Rick Perry is the Energy Secretary-designate; late night comics are
having a field day recalling Perry wanted to abolish the Department of
Energy in 2011 and a year later, while on TV, couldn’t recall that
Energy was the third of three departments he wanted gone. Perry would be
replacing a Nobel prize-winner, Steven Chu. The EPA Administrator would
be Oklahoma attorney general Scott Pruitt, who sued the EPA over its
Clean Power Plan. In May, he wrote in
National Review,
“Scientists continue to disagree about the degree and extent of global
warming and its connection to the actions of mankind. That debate should
be encouraged — in classrooms, public forums, and the halls of
Congress.” It’s likely the US 2016-2020 will be more open to fracking,
pipelines, and oil/gas exploration. More energy would drive down the
cost of gasoline, probably increase sales of larger trucks, pickups and
SUVs, and help Ford-GM-Chrysler/RAM since they sell more big vehicles
than internationally flagged automakers.
It’s possible a Trump administration wouldn’t
push hard to carry out the EPA’s rulemaking that raises the corporate
average fuel economy to 54.5 mpg in 2025. While that sounds high, the
actual effect, after various calculations, is that the average car would
have to return about 40 mpg to meet the 54.5 mpg standard. It’s still a
challenge, in part because Americans are bigger (stockier) than the
rest of the world and we don’t fit easily in high-mpg subcompact cars.
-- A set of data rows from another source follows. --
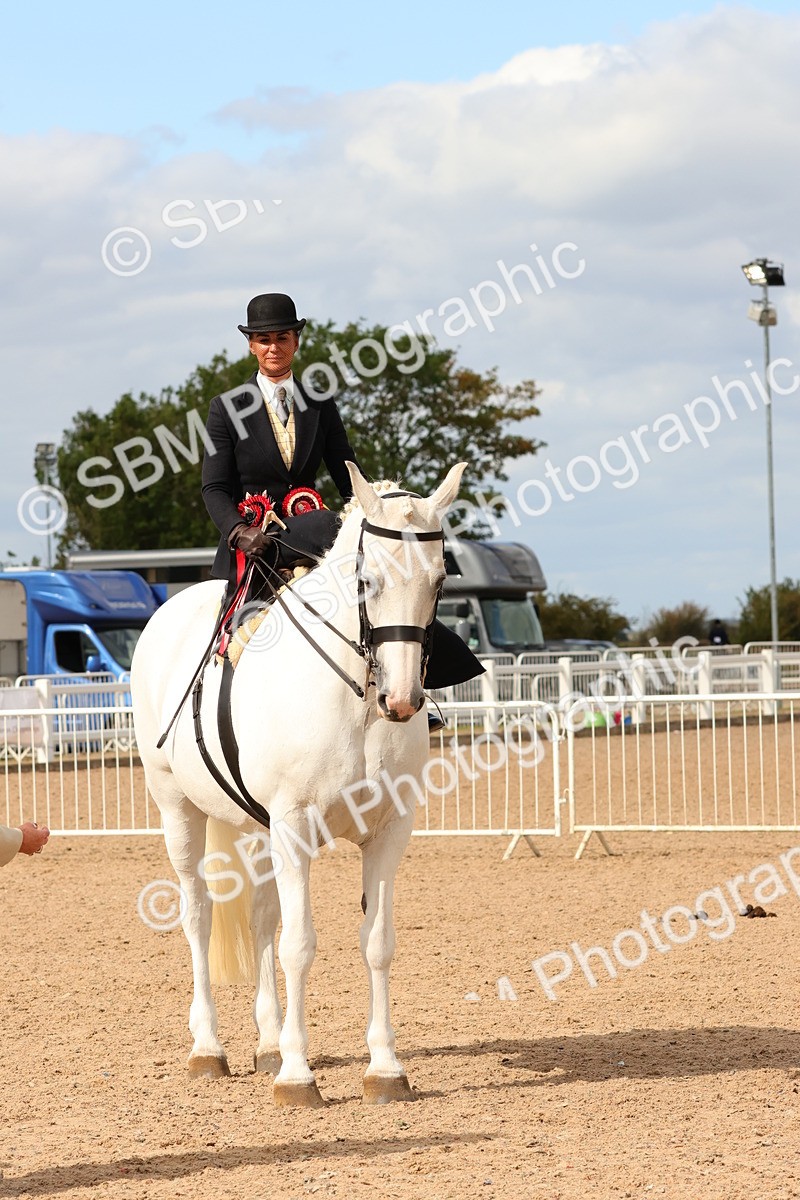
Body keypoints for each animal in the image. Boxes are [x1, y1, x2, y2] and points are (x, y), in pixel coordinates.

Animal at [130, 461, 465, 1106]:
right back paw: (208, 1049)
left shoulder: (389, 832)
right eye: (366, 582)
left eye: (438, 581)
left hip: (256, 829)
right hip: (177, 809)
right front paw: (297, 1074)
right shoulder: (292, 828)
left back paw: (265, 1042)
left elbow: (376, 942)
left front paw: (384, 1068)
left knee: (261, 916)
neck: (355, 699)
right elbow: (300, 945)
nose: (402, 700)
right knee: (198, 915)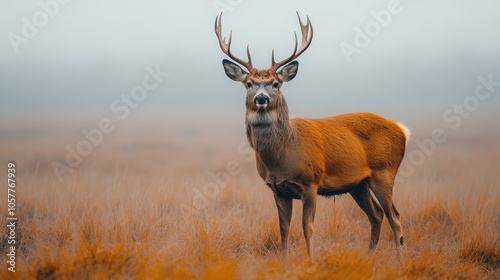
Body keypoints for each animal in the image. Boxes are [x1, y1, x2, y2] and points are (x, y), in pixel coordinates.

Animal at [215, 12, 410, 258]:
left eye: (275, 84)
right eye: (249, 83)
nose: (261, 98)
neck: (281, 154)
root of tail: (401, 129)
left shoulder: (311, 183)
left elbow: (307, 227)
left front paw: (310, 260)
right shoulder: (277, 189)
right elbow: (283, 228)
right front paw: (285, 261)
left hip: (384, 172)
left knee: (395, 216)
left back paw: (399, 259)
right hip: (359, 184)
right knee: (376, 215)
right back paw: (369, 256)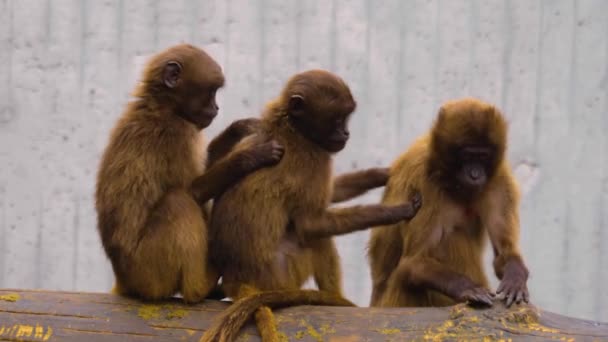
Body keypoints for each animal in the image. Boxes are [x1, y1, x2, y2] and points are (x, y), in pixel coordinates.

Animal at [95, 44, 284, 304]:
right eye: (211, 92)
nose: (216, 108)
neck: (162, 107)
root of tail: (124, 280)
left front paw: (238, 129)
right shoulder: (176, 133)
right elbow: (193, 191)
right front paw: (249, 156)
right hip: (149, 271)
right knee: (178, 200)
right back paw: (199, 288)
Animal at [202, 69, 420, 342]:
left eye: (345, 118)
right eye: (338, 118)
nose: (346, 134)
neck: (291, 128)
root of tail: (237, 277)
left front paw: (381, 175)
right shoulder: (314, 158)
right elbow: (311, 225)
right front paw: (397, 211)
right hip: (283, 274)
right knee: (317, 239)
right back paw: (336, 300)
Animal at [368, 97, 528, 310]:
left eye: (483, 156)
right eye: (467, 156)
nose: (475, 174)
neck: (450, 180)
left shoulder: (498, 180)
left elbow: (504, 254)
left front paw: (515, 274)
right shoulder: (424, 182)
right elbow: (413, 264)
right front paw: (465, 287)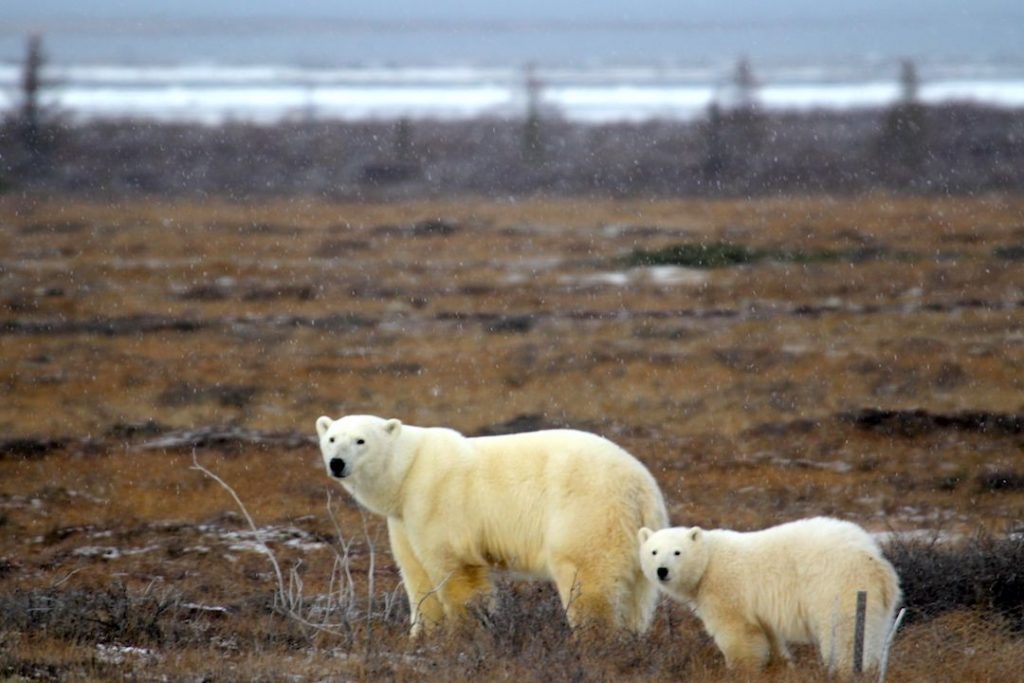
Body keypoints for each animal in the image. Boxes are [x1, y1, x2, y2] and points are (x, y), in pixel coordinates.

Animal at [315, 413, 667, 638]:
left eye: (360, 440)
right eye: (331, 438)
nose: (337, 463)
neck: (408, 470)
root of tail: (639, 486)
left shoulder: (436, 500)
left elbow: (454, 569)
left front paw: (466, 632)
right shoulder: (403, 518)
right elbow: (415, 573)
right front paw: (422, 635)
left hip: (587, 513)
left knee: (588, 579)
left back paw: (595, 640)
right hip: (636, 535)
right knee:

The rest of the developed world, which is committed to energy
conservation, will be disappointed.
The challenge for the US is that we will be
out of sync with the rest of the world. US automakers, who are global
automakers, will have to continue on reducing the weight of vehicles and
making engines more efficient. If and when a new administration in 2020
or 2024 wants to get going again, much of the work will have been done.
President Obama’s 2009 Cadillac Presidential Limousine
The Presidential limousine gets delivered (but the 747?)
Trump made headlines by tweeting about what he
thought was the excessive cost of a pair of new Presidential 747s with
the newest security gear. At the same time, Trump will be getting new
Presidential limousines, perhaps a dozen of them.They get significant
armoring to make them resist not just rifle fire, but a hit from a
rocket propelled grenade or an IED (improvised explosive device). They
weigh 15,000 pounds-plus, and even though they look like stretched
Cadillac sedans, the underpinnings are closer to that of Cadillac trucks
or SUVs. They have communications, but it’s not a mobile office. The
president seldom travels more than 30 minutes in the Beast (its
nickname). Each vehicle costs about $1.5 million, a far cry from the
claimed $4 billion cost of for a pair 747-8s for the Commander in Chief.